=== DIRECTIONS ===
1. Reproduce the stretch from "PostgreSQL ALTER TABLE" through "during the upgrade." in the PostgreSQL locking thread, word for word.
2. Carry the PostgreSQL ALTER TABLE locking thread forward from its final line.

=== DOCUMENT EXCERPT ===
- - - - -
PostgreSQL ALTER TABLE explicit locking doesn't work as expected - postgresql

I'm trying to perform ALTER TABLE on a huge table without full access locking.
According to ALTER TABLE documentation:
An ACCESS EXCLUSIVE lock is held unless explicitly noted
Hence I do the following:
BEGIN;
LOCK TABLE MyTable IN SHARE MODE;
ALTER TABLE MyTable ALTER COLUMN size SET DATA TYPE BIGINT;
COMMIT;
I expect that it gives me a possibility to perform SELECT queries during the upgrade.
But in fact it doesn't. Looking at pg_locks during the transaction I've found that:
SELECT c.relname, l.mode, l.granted, l.pid
FROM pg_locks as l JOIN pg_class as c on c.oid = l.relation
WHERE relname='MyTable' AND granted IS TRUE;
relname | mode | granted | pid
----------+---------------------+---------+------
MyTable | ShareLock | t | 2277
MyTable | AccessExclusiveLock | t | 2277
So AccessExclusiveLock unexpectedly was taken as well and it explains why my SELECTs are hanging until the end of the transaction
I use PostgreSQL 9.4

You seem to misinterpret the unless explicitly noted bit.
It means that, given that there are different actions grouped under ALTER TABLE, for some of them it's possible that a lock weaker than ACCESS EXCLUSIVE might be sufficient, and when it's in the case, it's explicity noted in the documentation.
For instance (from
https://www.postgresql.org/docs/9.5/static/sql-altertable.html ):
SET STATISTICS acquires a SHARE UPDATE EXCLUSIVE lock.
...
Changing per-attribute options acquires a SHARE UPDATE EXCLUSIVE lock.
...
- - - - -
=== DATA BLOCK ===
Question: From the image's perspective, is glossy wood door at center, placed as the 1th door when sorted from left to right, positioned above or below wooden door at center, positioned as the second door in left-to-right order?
- - - - -
=== YOUR RESPONSES ===
1.
PostgreSQL ALTER TABLE explicit locking doesn't work as expected - postgresql

I'm trying to perform ALTER TABLE on a huge table without full access locking.
According to ALTER TABLE documentation:
An ACCESS EXCLUSIVE lock is held unless explicitly noted
Hence I do the following:
BEGIN;
LOCK TABLE MyTable IN SHARE MODE;
ALTER TABLE MyTable ALTER COLUMN size SET DATA TYPE BIGINT;
COMMIT;
I expect that it gives me a possibility to perform SELECT queries during the upgrade.

2.
Validation acquires only a SHARE UPDATE EXCLUSIVE lock on the table being altered. If the constraint is a foreign key then a ROW SHARE lock is also required on the table referenced by the constraint
It doesn't mean that the actions that require an ACCESS EXCLUSIVE lock (such as changing the type of a column) could be influenced by a previous explicit weaker lock grabbed on the table in the same transaction. They are going to need an ACCESS EXCLUSIVE lock no matter what.

Related

How to check whether table is busy or free before running the ALTER or creating TRIGGER on that table

We have thousands of tables. Out of these tables we have few tables. Which are busy some times. If I execute any ALTER statement or creating trigger on those tables I am unable to do it. How to check whether table is busy or free before running the ALTER or creating TRIGGER on that table in postgresql database.
The easiest way would be to run
LOCK TABLE mytable NOWAIT;
If you get no error, the ALTER TABLE statement can proceed without waiting.
Query below returns locked objects in a database.
select t.relname, l.locktype, page, virtualtransaction, pid, mode, granted
from pg_locks l, pg_stat_all_tables t
where l.relation=t.relid
order by relation asc;

Alter Table Set Statistics requires table lock

I have run into a case such that Pg always preferring into a sequential scan for a table that has around 70M rows. (Index scan is ideal for that query and i have confirmed it by setting enable_seq_scan=off, speed improved by 200x)
So, in order to help Pg understand my data better i executed this
ALTER TABLE tablename ALTER COLUMN columnname SET STATISTICS 1000;
Unfortunately this requires Update Exclusive lock which locks the entire table (too much lock).
Is there a solution to avoid locking for this statement ?
Data sharding is done for this table based on Primary Key Range, so I would like Pg to even understand my Pk better so that it knows which User has got large data. Will it be of use if i increase the statistics of PrimaryKey column as well ?
From the very docs you linked
SET STATISTICS
This form sets the per-column statistics-gathering target for subsequent ANALYZE operations. The target can be set in the range 0 to 10000; alternatively, set it to -1 to revert to using the system default statistics target (default_statistics_target). For more information on the use of statistics by the PostgreSQL query planner, refer to Section 14.2.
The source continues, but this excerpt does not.